Oil prices on Monday, November 21, climbed over 4 percent to a three-week high supported by soaring conviction that major oil producing countries would agree to limit output at a meeting next week, Reuters reports.
Brent crude oil briefly touched $49 a barrel. The London benchmark has risen 11 percent in a week since Saudi Arabia, the de facto leader of the Organisation of the Petroleum Exporting Countries, OPEC, started a diplomatic charm offensive to persuade the group’s more reluctant members to join its proposed output plan.
Brent crude futures LCOc1 rose $2.04 to $48.91 a barrel by 1:29 p.m. ET (1829 GMT). U.S. West Texas Intermediate (WTI) CLc1 strengthened by $1.83 to $47.52 a barrel, after climbing as high as $47.80.

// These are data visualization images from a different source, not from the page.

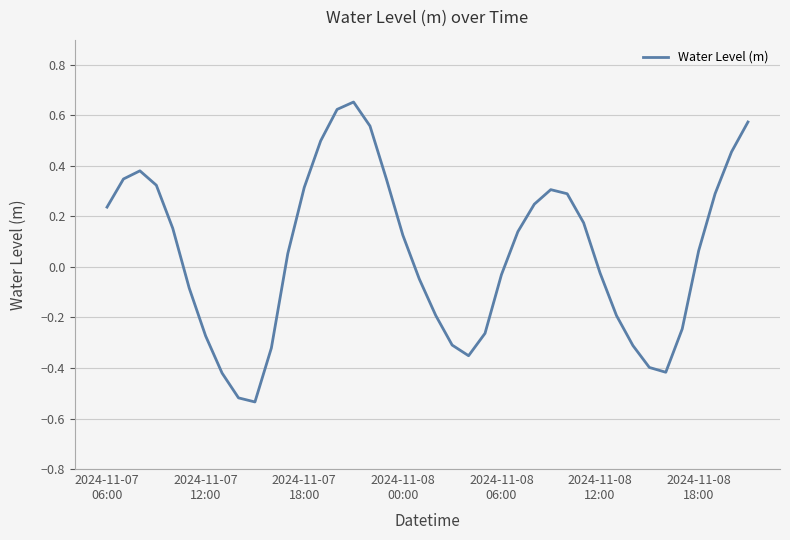

What is the difference between the maximum and minimum values?

1.2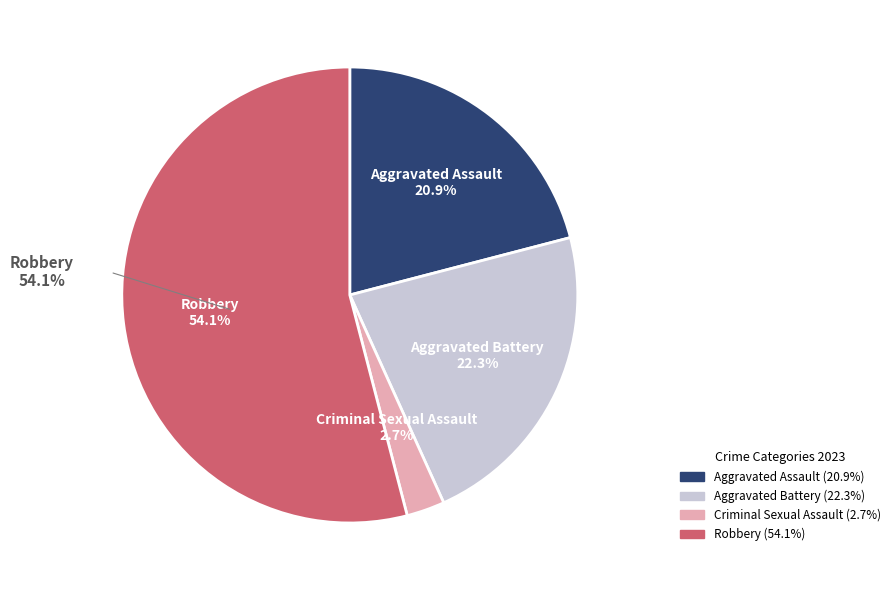

What is the largest slice in the pie chart?

Robbery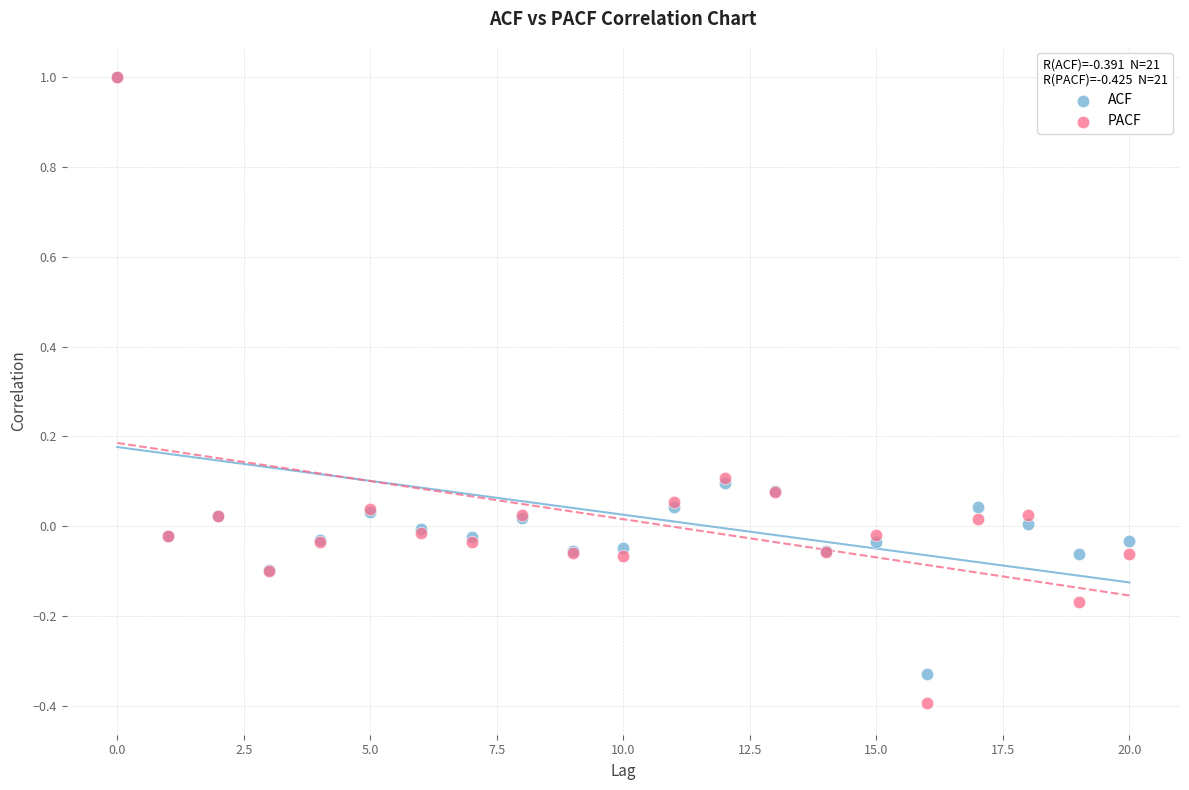

What are all the series names shown in the legend?

ACF, PACF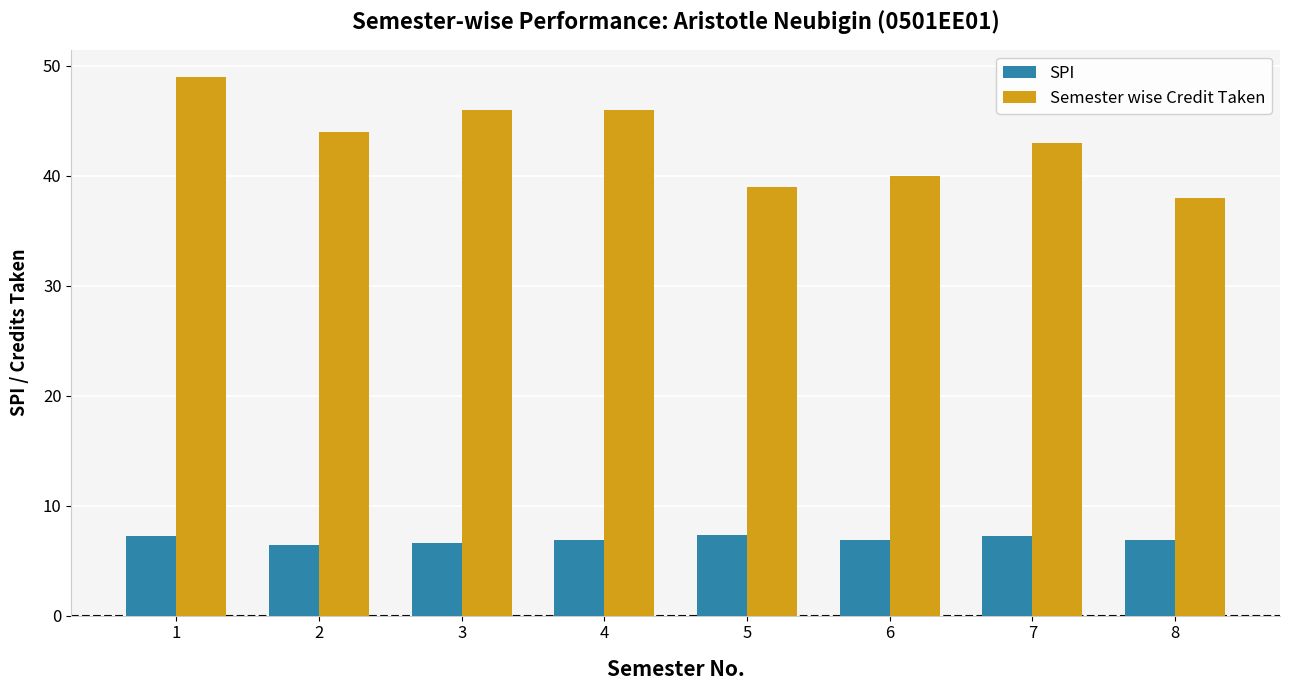

How many series are shown in this chart?

2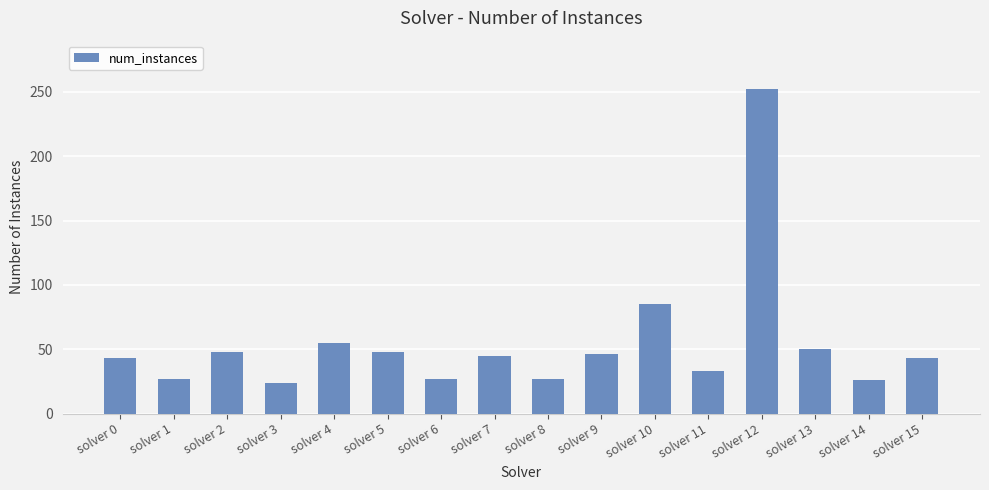

Is it true that the value at solver 1 is 10?

False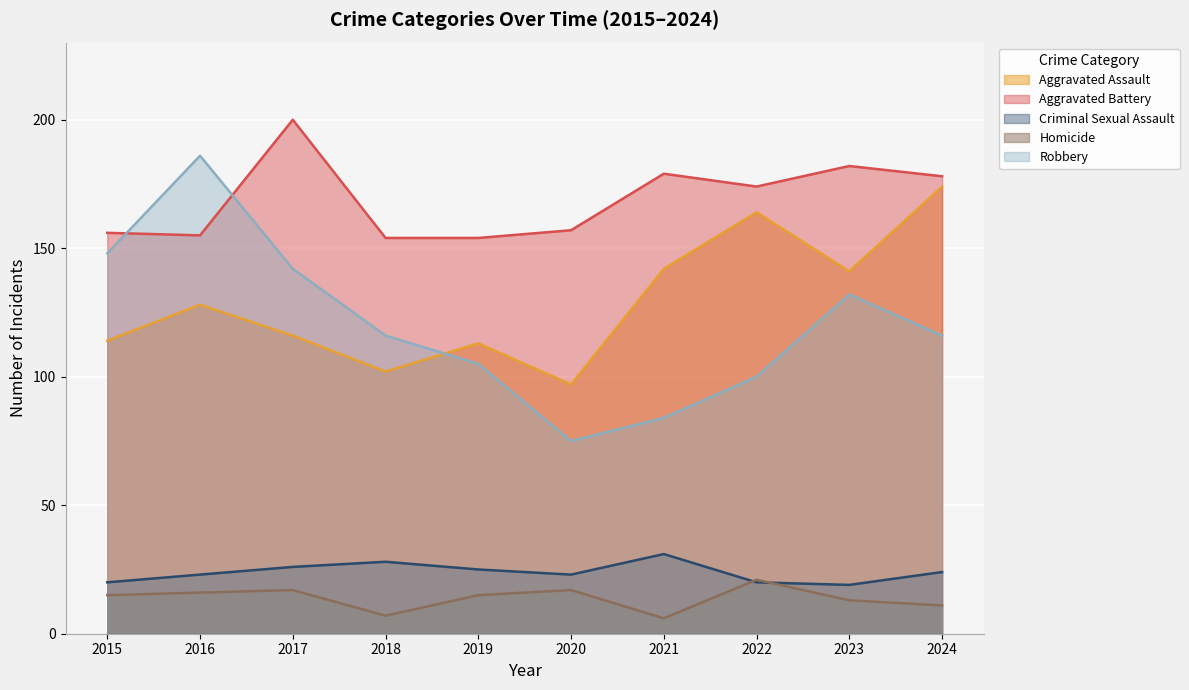

Which series has the largest total across all categories?

Aggravated Battery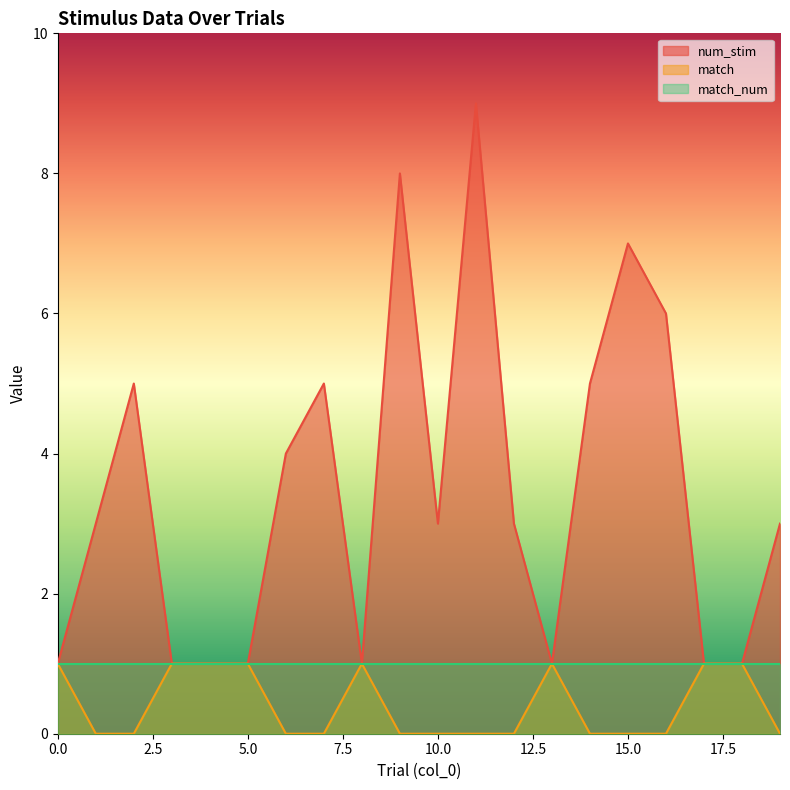

How many values in match are above zero?

8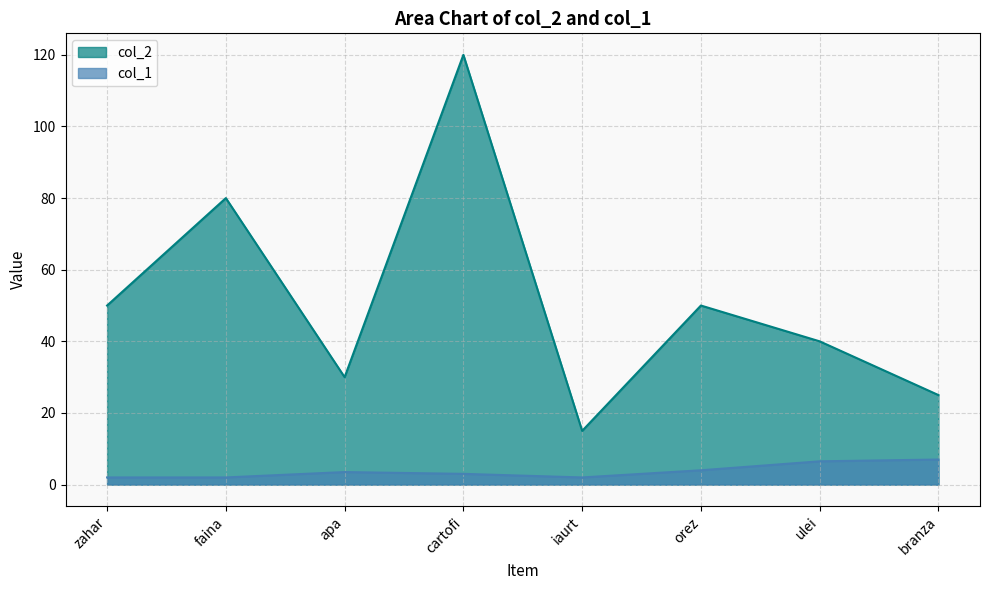

At how many categories does at least one series exceed 54?

2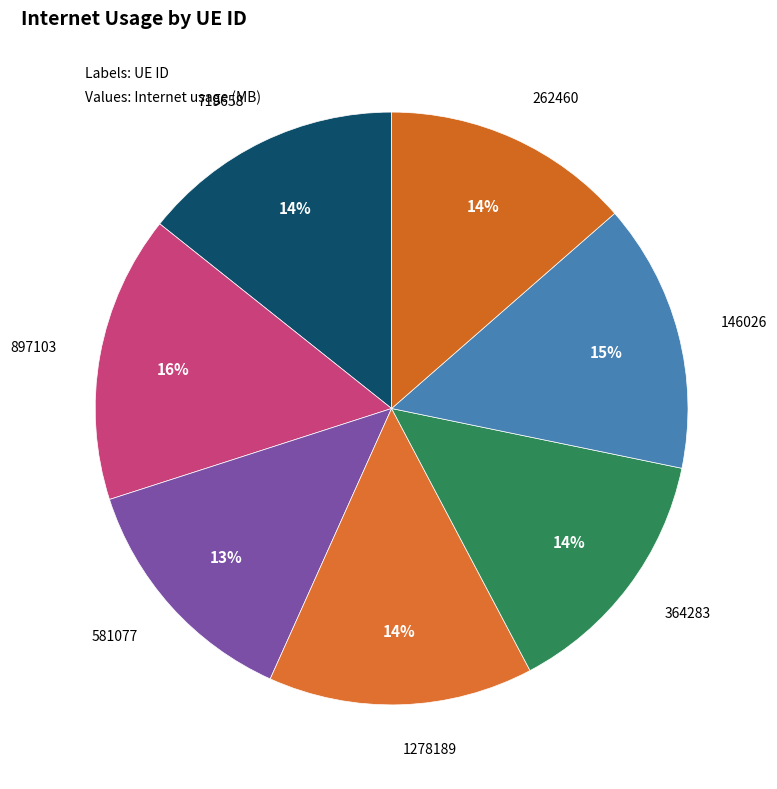

To the nearest percent, what percentage of the pie is 719658?

14%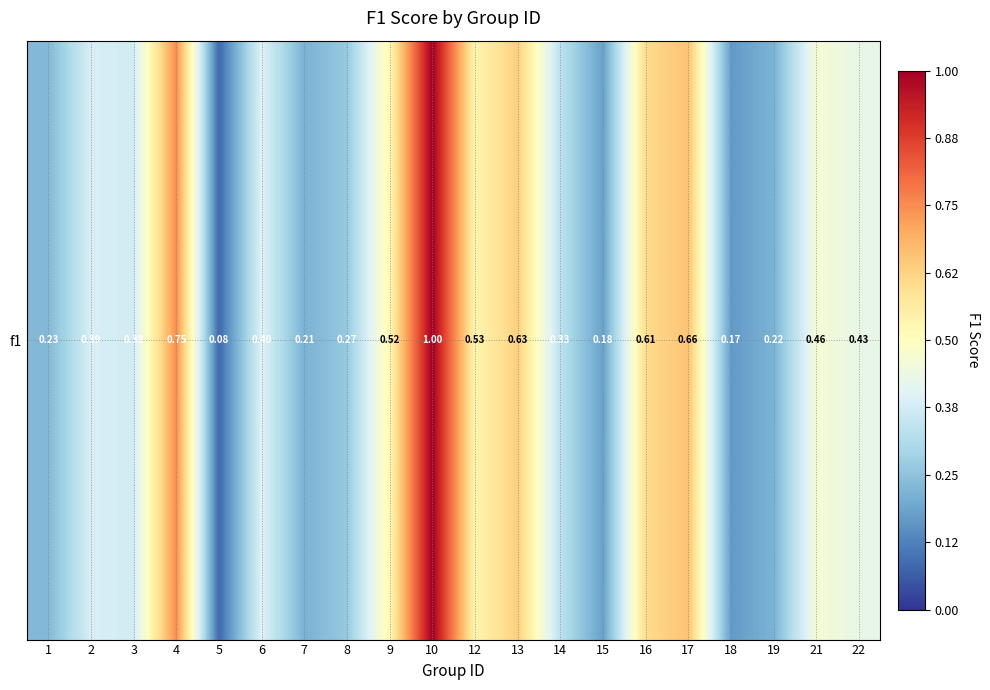

The chart shows a value of 0.5 at 21. True or false?

True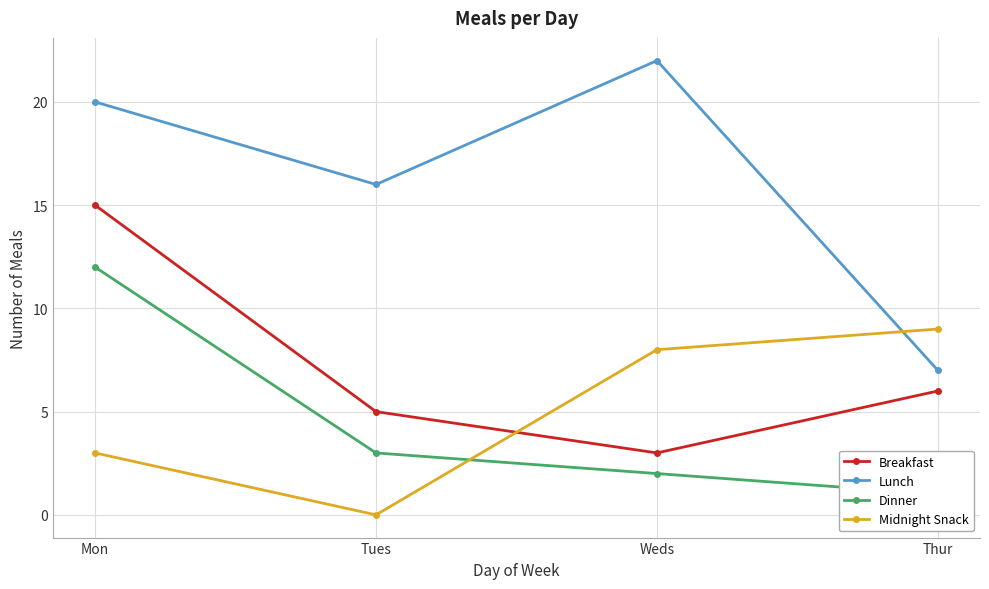

What are all the series names shown in the legend?

Breakfast, Lunch, Dinner, Midnight Snack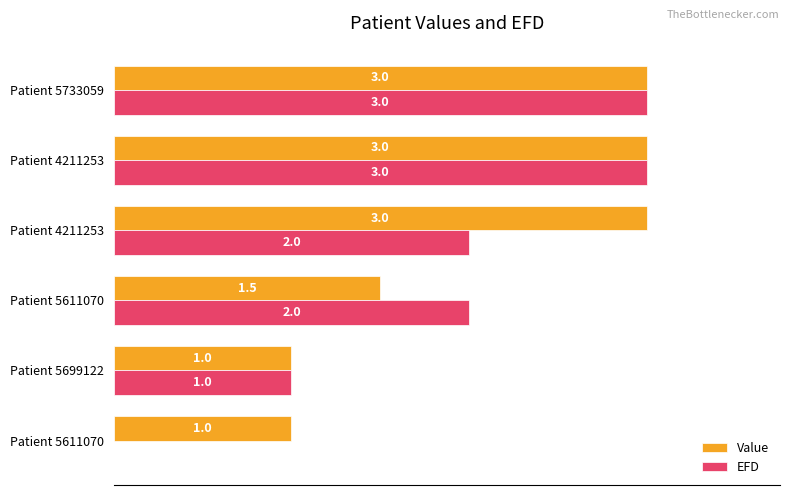

What are all the series names shown in the legend?

Value, EFD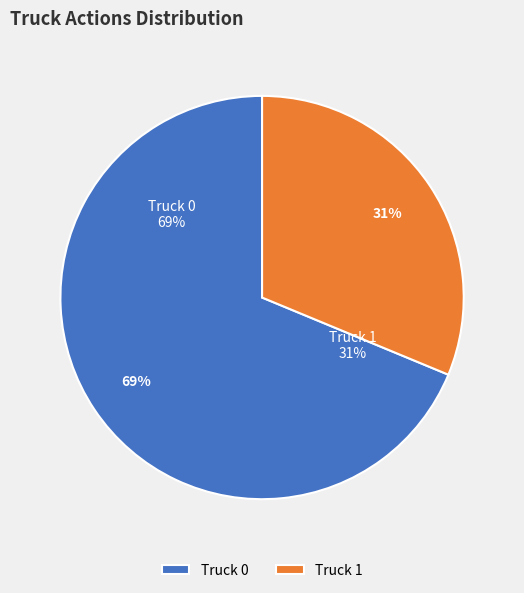

The Truck 0 slice represents 55% of the pie. True or false?

False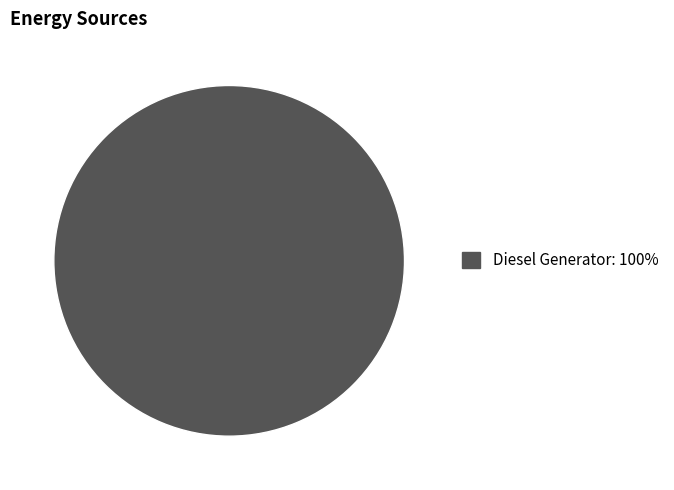

Is there any slice that represents more than half of the pie?

Yes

The cartel members are due to agree a world oil freeze pact with non-OPEC countries on Nov. 30. In recent days, several OPEC members including Iran, along with non-member Russia, have suggested they were leaning toward a deal to limit output.
“When you’ve got all of the major players on board with a production cut, obviously you’re very close to getting a deal done,” said Phil Flynn, senior market analyst at Price Futures Group in Chicago.
“You never know with OPEC – sometimes they go to the last minute and there are a lot of false starts.”
Goldman Sachs analysts said in a note that chances of an OPEC cut succeeding have increased, and they believe the global oil surplus will shift into a deficit by the middle of next year, which would support prices.
“Our base case now is that an OPEC production cut will be announced and implemented,” they wrote. In late September, the brokerage said conditions were not optimal for a cut to work.
Russian President Vladimir Putin said he saw no obstacle to freezing oil output, which at more than 11 million barrels per day is at a post-Soviet high.
OPEC members last week proposed a deal for Iran to cap, rather than cut, output. Libya and Nigeria, whose exports have been hampered by violence, have also asked to be left out of any deal. Nigeria’s oil production fell to 1.63 million bpd in the third quarter from 1.69 million in the second quarter.